Instruction: All pictures are to be skipped; retype only the lines from the top of the entries through the line with "- Cluster recovery playbooks", both included.

Stored data entries:
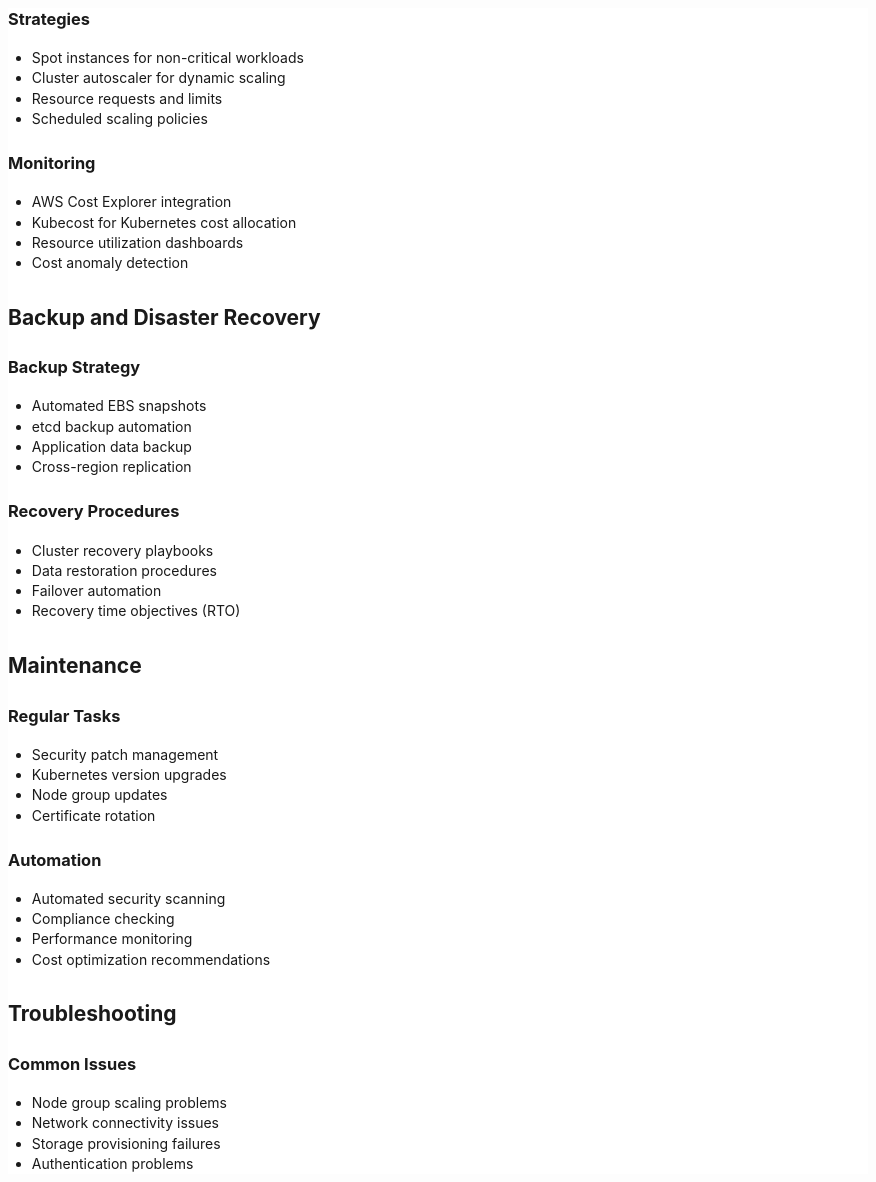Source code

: ### Strategies
- Spot instances for non-critical workloads
- Cluster autoscaler for dynamic scaling
- Resource requests and limits
- Scheduled scaling policies

### Monitoring
- AWS Cost Explorer integration
- Kubecost for Kubernetes cost allocation
- Resource utilization dashboards
- Cost anomaly detection

## Backup and Disaster Recovery

### Backup Strategy
- Automated EBS snapshots
- etcd backup automation
- Application data backup
- Cross-region replication

### Recovery Procedures
- Cluster recovery playbooks
- Data restoration procedures
- Failover automation
- Recovery time objectives (RTO)

## Maintenance

### Regular Tasks
- Security patch management
- Kubernetes version upgrades
- Node group updates
- Certificate rotation

### Automation
- Automated security scanning
- Compliance checking
- Performance monitoring
- Cost optimization recommendations

## Troubleshooting

### Common Issues
- Node group scaling problems
- Network connectivity issues
- Storage provisioning failures
- Authentication problems
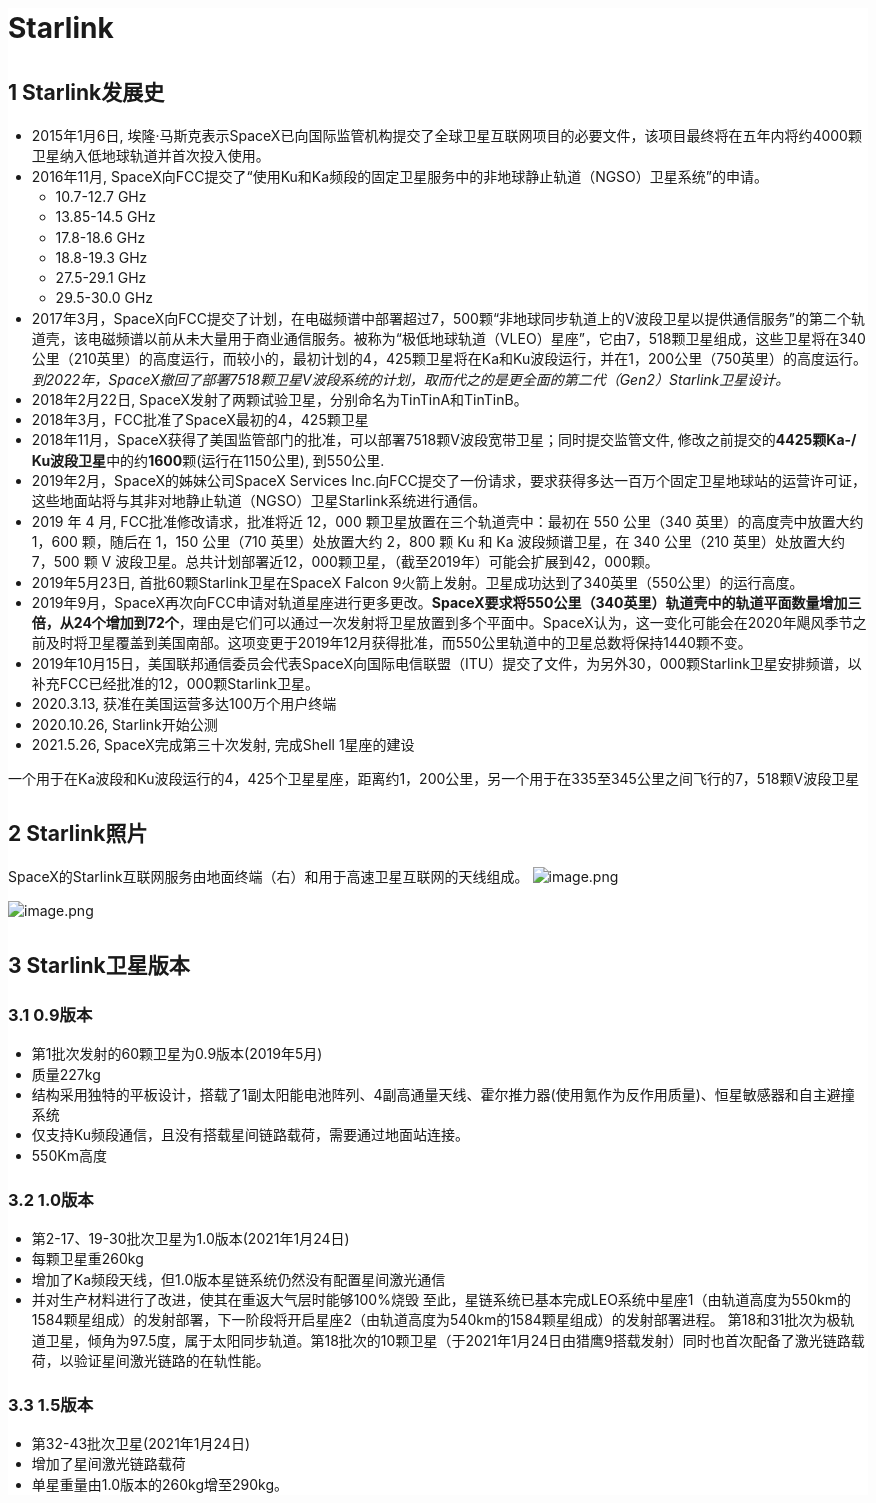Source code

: # Starlink
## 1 Starlink发展史
- 2015年1月6日, 埃隆·马斯克表示SpaceX已向国际监管机构提交了全球卫星互联网项目的必要文件，该项目最终将在五年内将约4000颗卫星纳入低地球轨道并首次投入使用。
- 2016年11月, SpaceX向FCC提交了“使用Ku和Ka频段的固定卫星服务中的非地球静止轨道（NGSO）卫星系统”的申请。
	- 10.7-12.7 GHz 
	- 13.85-14.5 GHz 
	- 17.8-18.6 GHz 
	- 18.8-19.3 GHz 
	- 27.5-29.1 GHz 
	- 29.5-30.0 GHz
- 2017年3月，SpaceX向FCC提交了计划，在电磁频谱中部署超过7，500颗“非地球同步轨道上的V波段卫星以提供通信服务”的第二个轨道壳，该电磁频谱以前从未大量用于商业通信服务。被称为“极低地球轨道（VLEO）星座”，它由7，518颗卫星组成，这些卫星将在340公里（210英里）的高度运行，而较小的，最初计划的4，425颗卫星将在Ka和Ku波段运行，并在1，200公里（750英里）的高度运行。*到2022年，SpaceX撤回了部署7518颗卫星V波段系统的计划，取而代之的是更全面的第二代（Gen2）Starlink卫星设计。*
- 2018年2月22日, SpaceX发射了两颗试验卫星，分别命名为TinTinA和TinTinB。
- 2018年3月，FCC批准了SpaceX最初的4，425颗卫星
- 2018年11月，SpaceX获得了美国监管部门的批准，可以部署7518颗V波段宽带卫星；同时提交监管文件, 修改之前提交的**4425颗Ka-/ Ku波段卫星**中的约**1600**颗(运行在1150公里), 到550公里.
- 2019年2月，SpaceX的姊妹公司SpaceX Services Inc.向FCC提交了一份请求，要求获得多达一百万个固定卫星地球站的运营许可证，这些地面站将与其非对地静止轨道（NGSO）卫星Starlink系统进行通信。
- 2019 年 4 月, FCC批准修改请求，批准将近 12，000 颗卫星放置在三个轨道壳中：最初在 550 公里（340 英里）的高度壳中放置大约 1，600 颗，随后在 1，150 公里（710 英里）处放置大约 2，800 颗 Ku 和 Ka 波段频谱卫星，在 340 公里（210 英里）处放置大约 7，500 颗 V 波段卫星。总共计划部署近12，000颗卫星，（截至2019年）可能会扩展到42，000颗。
- 2019年5月23日, 首批60颗Starlink卫星在SpaceX Falcon 9火箭上发射。卫星成功达到了340英里（550公里）的运行高度。
- 2019年9月，SpaceX再次向FCC申请对轨道星座进行更多更改。**SpaceX要求将550公里（340英里）轨道壳中的轨道平面数量增加三倍，从24个增加到72个**，理由是它们可以通过一次发射将卫星放置到多个平面中。SpaceX认为，这一变化可能会在2020年飓风季节之前及时将卫星覆盖到美国南部。这项变更于2019年12月获得批准，而550公里轨道中的卫星总数将保持1440颗不变。
- 2019年10月15日，美国联邦通信委员会代表SpaceX向国际电信联盟（ITU）提交了文件，为另外30，000颗Starlink卫星安排频谱，以补充FCC已经批准的12，000颗Starlink卫星。
- 2020.3.13, 获准在美国运营多达100万个用户终端
- 2020.10.26, Starlink开始公测
- 2021.5.26, SpaceX完成第三十次发射, 完成Shell 1星座的建设

一个用于在Ka波段和Ku波段运行的4，425个卫星星座，距离约1，200公里，另一个用于在335至345公里之间飞行的7，518颗V波段卫星

## 2 Starlink照片

SpaceX的Starlink互联网服务由地面终端（右）和用于高速卫星互联网的天线组成。
![image.png](https://img-1258201770.cos.ap-beijing.myqcloud.com/imgs/b25ed5f3eb1b69e3e69bc59e0182be77.png)

![image.png](https://img-1258201770.cos.ap-beijing.myqcloud.com/imgs/a0dfbe8709491fa349c8a6f46f00d6bc.png)

## 3 Starlink卫星版本
### 3.1 0.9版本
- 第1批次发射的60颗卫星为0.9版本(2019年5月)
- 质量227kg
- 结构采用独特的平板设计，搭载了1副太阳能电池阵列、4副高通量天线、霍尔推力器(使用氪作为反作用质量)、恒星敏感器和自主避撞系统
- 仅支持Ku频段通信，且没有搭载星间链路载荷，需要通过地面站连接。
- 550Km高度
### 3.2 1.0版本
- 第2-17、19-30批次卫星为1.0版本(2021年1月24日)
- 每颗卫星重260kg
- 增加了Ka频段天线，但1.0版本星链系统仍然没有配置星间激光通信
- 并对生产材料进行了改进，使其在重返大气层时能够100%烧毁
至此，星链系统已基本完成LEO系统中星座1（由轨道高度为550km的1584颗星组成）的发射部署，下一阶段将开启星座2（由轨道高度为540km的1584颗星组成）的发射部署进程。
第18和31批次为极轨道卫星，倾角为97.5度，属于太阳同步轨道。第18批次的10颗卫星（于2021年1月24日由猎鹰9搭载发射）同时也首次配备了激光链路载荷，以验证星间激光链路的在轨性能。
### 3.3 1.5版本
- 第32-43批次卫星(2021年1月24日)
- 增加了星间激光链路载荷
- 单星重量由1.0版本的260kg增至290kg。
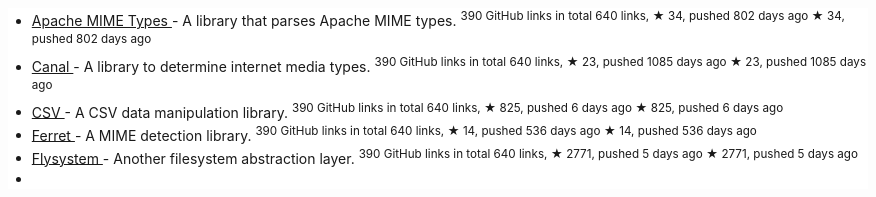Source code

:  </em>
</p>
<ul>
 <li>
  <a href="https://github.com/dflydev/dflydev-apache-mime-types">
   Apache MIME Types
  </a>
  - A library that parses Apache MIME types.
  <sup>
   390 GitHub links in total 640 links, ★ 34, pushed 802 days ago
  </sup>
  <sup>
   &#9733 34, pushed 802 days ago
  </sup>
 </li>
 <li>
  <a href="https://github.com/dflydev/dflydev-canal">
   Canal
  </a>
  - A library to determine internet media types.
  <sup>
   390 GitHub links in total 640 links, ★ 23, pushed 1085 days ago
  </sup>
  <sup>
   &#9733 23, pushed 1085 days ago
  </sup>
 </li>
 <li>
  <a href="https://github.com/thephpleague/csv">
   CSV
  </a>
  - A CSV data manipulation library.
  <sup>
   390 GitHub links in total 640 links, ★ 825, pushed 6 days ago
  </sup>
  <sup>
   &#9733 825, pushed 6 days ago
  </sup>
 </li>
 <li>
  <a href="https://github.com/versionable/Ferret">
   Ferret
  </a>
  - A MIME detection library.
  <sup>
   390 GitHub links in total 640 links, ★ 14, pushed 536 days ago
  </sup>
  <sup>
   &#9733 14, pushed 536 days ago
  </sup>
 </li>
 <li>
  <a href="https://github.com/thephpleague/Flysystem">
   Flysystem
  </a>
  - Another filesystem abstraction layer.
  <sup>
   390 GitHub links in total 640 links, ★ 2771, pushed 5 days ago
  </sup>
  <sup>
   &#9733 2771, pushed 5 days ago
  </sup>
 </li>
 <li>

Exercise output:
Source code

: ### Strategies
- Spot instances for non-critical workloads
- Cluster autoscaler for dynamic scaling
- Resource requests and limits
- Scheduled scaling policies

### Monitoring
- AWS Cost Explorer integration
- Kubecost for Kubernetes cost allocation
- Resource utilization dashboards
- Cost anomaly detection

## Backup and Disaster Recovery

### Backup Strategy
- Automated EBS snapshots
- etcd backup automation
- Application data backup
- Cross-region replication

### Recovery Procedures
- Cluster recovery playbooks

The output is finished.